Le problème n’est pas que cette idée soit fausse. Elle repose sur une demande réelle. Le problème vient plutôt de sa taille. Quand autant de capitaux courent vers le même thème, le marché devient plus simple à lire, mais aussi plus fragile à corriger.
L’IA transforme les puces en colonne vertébrale financière
Deloitte estime que l’industrie mondiale des semi-conducteurs pourrait atteindre 975 milliards de dollars de ventes annuelles en 2026. La croissance serait portée par le boom des infrastructures IA, avec une progression attendue de 26 % en 2026 après 22 % en 2025.
Mais derrière cette croissance, le marché devient très déséquilibré. Deloitte souligne que les puces IA à forte valeur génèrent environ la moitié des revenus du secteur, alors qu’elles représentent moins de 0,2 % des volumes vendus. Autrement dit, une petite portion des produits concentre l’essentiel de la valeur.
C’est là que l’euphorie devient plus intéressante. Les investisseurs ne paient pas seulement des entreprises. Ils paient une rareté. Ils paient l’accès aux GPU, aux capacités de production avancées, aux fonderies, aux équipements de gravure et aux chaînes d’approvisionnement critiques. Cette rareté explique aussi pourquoi l’IA devient un sujet de contrôle et de sécurité, comme on le voit avec les débats autour des modèles capables de détecter ou d’exploiter des failles.
Quelques géants portent presque tout le récit
La concentration se voit aussi dans les valorisations. Deloitte indique que les dix plus grandes entreprises mondiales de puces valaient ensemble 9,5 trillions de dollars à la mi-décembre 2025. C’est 46 % de plus qu’un an plus tôt. Les trois premières concentraient 80 % de ce total.

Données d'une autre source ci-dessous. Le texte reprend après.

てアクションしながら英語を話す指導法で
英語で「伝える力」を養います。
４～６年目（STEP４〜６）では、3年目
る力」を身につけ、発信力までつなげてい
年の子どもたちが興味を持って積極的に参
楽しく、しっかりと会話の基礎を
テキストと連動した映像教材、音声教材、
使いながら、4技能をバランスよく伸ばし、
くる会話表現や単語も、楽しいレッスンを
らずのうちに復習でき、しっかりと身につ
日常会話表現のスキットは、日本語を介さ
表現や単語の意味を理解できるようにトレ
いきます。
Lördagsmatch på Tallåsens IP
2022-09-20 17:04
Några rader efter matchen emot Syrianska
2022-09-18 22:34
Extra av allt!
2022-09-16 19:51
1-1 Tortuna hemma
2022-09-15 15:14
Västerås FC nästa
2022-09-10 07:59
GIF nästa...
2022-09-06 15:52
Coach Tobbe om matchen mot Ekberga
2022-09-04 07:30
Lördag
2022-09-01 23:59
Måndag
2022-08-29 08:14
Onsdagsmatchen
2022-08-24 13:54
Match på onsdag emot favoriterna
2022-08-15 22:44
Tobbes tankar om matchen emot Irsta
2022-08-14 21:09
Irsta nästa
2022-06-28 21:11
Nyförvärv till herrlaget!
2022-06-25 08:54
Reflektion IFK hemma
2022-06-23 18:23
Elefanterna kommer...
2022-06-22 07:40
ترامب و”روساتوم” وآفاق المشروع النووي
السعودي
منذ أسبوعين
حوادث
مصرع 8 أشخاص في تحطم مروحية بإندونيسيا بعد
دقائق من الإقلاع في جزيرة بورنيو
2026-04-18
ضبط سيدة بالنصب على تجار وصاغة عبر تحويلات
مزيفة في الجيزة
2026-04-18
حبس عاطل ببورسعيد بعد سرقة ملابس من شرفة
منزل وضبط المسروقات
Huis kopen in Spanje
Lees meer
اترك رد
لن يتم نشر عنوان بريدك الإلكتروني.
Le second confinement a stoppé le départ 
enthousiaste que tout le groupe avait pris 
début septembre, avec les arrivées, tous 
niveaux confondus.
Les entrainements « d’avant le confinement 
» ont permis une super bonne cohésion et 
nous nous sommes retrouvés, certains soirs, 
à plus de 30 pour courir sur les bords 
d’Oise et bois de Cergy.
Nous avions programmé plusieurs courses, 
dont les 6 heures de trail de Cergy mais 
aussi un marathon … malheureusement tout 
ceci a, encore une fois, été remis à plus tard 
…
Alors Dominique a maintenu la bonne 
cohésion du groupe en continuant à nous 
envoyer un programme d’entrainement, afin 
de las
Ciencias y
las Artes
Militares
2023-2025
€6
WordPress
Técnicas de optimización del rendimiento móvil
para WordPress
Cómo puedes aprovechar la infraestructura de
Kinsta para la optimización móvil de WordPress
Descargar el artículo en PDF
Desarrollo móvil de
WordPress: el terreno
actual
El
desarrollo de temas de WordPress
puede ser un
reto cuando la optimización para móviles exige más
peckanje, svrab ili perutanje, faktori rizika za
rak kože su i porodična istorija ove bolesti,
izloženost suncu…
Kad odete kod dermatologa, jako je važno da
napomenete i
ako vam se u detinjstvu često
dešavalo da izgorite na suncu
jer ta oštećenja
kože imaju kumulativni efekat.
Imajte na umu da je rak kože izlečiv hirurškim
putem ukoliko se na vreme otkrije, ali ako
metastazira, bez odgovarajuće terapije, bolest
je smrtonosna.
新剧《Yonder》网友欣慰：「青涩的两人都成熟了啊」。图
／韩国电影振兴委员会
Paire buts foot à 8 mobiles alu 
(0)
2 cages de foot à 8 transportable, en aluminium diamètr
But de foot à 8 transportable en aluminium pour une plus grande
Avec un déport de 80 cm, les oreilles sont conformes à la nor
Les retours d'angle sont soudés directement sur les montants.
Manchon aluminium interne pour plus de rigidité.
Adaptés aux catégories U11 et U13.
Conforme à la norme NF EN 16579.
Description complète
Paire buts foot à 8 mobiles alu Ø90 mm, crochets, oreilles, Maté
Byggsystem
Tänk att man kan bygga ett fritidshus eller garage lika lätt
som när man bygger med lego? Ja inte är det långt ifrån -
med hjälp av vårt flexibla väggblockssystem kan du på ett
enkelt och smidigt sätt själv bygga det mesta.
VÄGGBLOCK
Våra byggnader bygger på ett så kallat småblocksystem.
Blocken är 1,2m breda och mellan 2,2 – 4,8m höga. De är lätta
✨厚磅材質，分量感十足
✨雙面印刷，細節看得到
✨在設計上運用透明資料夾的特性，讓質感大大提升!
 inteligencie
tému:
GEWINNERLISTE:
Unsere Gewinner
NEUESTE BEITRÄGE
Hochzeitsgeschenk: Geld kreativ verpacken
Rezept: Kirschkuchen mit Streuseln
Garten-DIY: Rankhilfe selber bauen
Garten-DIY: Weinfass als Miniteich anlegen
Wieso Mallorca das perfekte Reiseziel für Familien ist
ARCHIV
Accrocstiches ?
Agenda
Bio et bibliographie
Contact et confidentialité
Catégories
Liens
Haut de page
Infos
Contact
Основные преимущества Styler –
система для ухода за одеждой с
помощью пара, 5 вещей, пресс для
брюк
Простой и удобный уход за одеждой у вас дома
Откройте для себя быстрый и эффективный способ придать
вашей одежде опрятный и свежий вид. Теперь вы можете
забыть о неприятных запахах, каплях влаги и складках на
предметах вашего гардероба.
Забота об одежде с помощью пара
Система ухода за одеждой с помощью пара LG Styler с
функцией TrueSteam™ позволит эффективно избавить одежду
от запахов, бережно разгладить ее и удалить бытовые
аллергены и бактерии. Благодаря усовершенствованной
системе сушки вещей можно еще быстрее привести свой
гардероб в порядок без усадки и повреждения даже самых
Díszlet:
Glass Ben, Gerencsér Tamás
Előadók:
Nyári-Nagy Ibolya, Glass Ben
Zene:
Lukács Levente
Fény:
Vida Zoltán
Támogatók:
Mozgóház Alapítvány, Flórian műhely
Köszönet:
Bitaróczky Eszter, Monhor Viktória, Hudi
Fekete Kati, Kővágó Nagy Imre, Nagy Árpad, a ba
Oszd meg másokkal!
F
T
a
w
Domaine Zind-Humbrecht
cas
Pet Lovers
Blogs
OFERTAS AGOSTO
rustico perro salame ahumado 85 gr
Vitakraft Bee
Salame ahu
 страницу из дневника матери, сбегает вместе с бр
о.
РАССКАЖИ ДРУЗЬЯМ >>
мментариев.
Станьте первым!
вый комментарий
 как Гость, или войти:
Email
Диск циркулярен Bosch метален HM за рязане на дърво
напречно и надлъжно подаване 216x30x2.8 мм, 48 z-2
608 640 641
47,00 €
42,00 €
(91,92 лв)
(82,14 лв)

Ce n’est donc pas un rallye large. C’est un rallye épais en surface, mais étroit dans son moteur. Nvidia, TSMC, Broadcom, ASML ou quelques acteurs de la mémoire et des équipements ne sont plus de simples entreprises technologiques. Ils deviennent des baromètres de la confiance mondiale dans l’IA.
Taiwan donne une image claire de ce phénomène. Sa Bourse a dépassé celle du Canada pour devenir la sixième plus grande au monde, portée par les valeurs liées à l’IA. TSMC pèse près de 45 % de l’indice local et sa capitalisation a grimpé vers 1 800 milliards de dollars, selon The Economic Times.
Le vrai risque : une diversification qui disparaît
Quand un marché devient “un seul trade”, il gagne en puissance pendant la hausse. Les flux se renforcent. Les ETF achètent. Les gérants suivent les indices. Les indices gonflent les mêmes valeurs. La mécanique peut durer longtemps.
Mais le revers arrive vite si le récit se fissure. Une baisse des marges, un ralentissement des commandes IA, une restriction géopolitique ou un excès d’investissement dans les data centers pourrait peser sur tout le marché. Pas seulement sur une action. Dans la crypto aussi, cette dépendance à l’infrastructure IA commence à apparaître, notamment avec les agents IA utilisés pour analyser les flux blockchain.
Pour l’instant, les fondamentaux restent solides. PwC prévoit que le marché des semi-conducteurs passera de 627 milliards de dollars en 2024 à 1 030 milliards d’ici 2030, avec les serveurs et réseaux comme segment le plus rapide. Mais le marché n’achète déjà plus seulement la croissance. Il achète l’idée que cette croissance ne peut pas décevoir. Et c’est souvent là que le prix devient plus dangereux que l’histoire.
En bref
- Les semi-conducteurs dominent désormais les marchés mondiaux.
- L’IA concentre les flux sur quelques géants seulement.
- La tendance reste forte, mais le risque de correction augmente.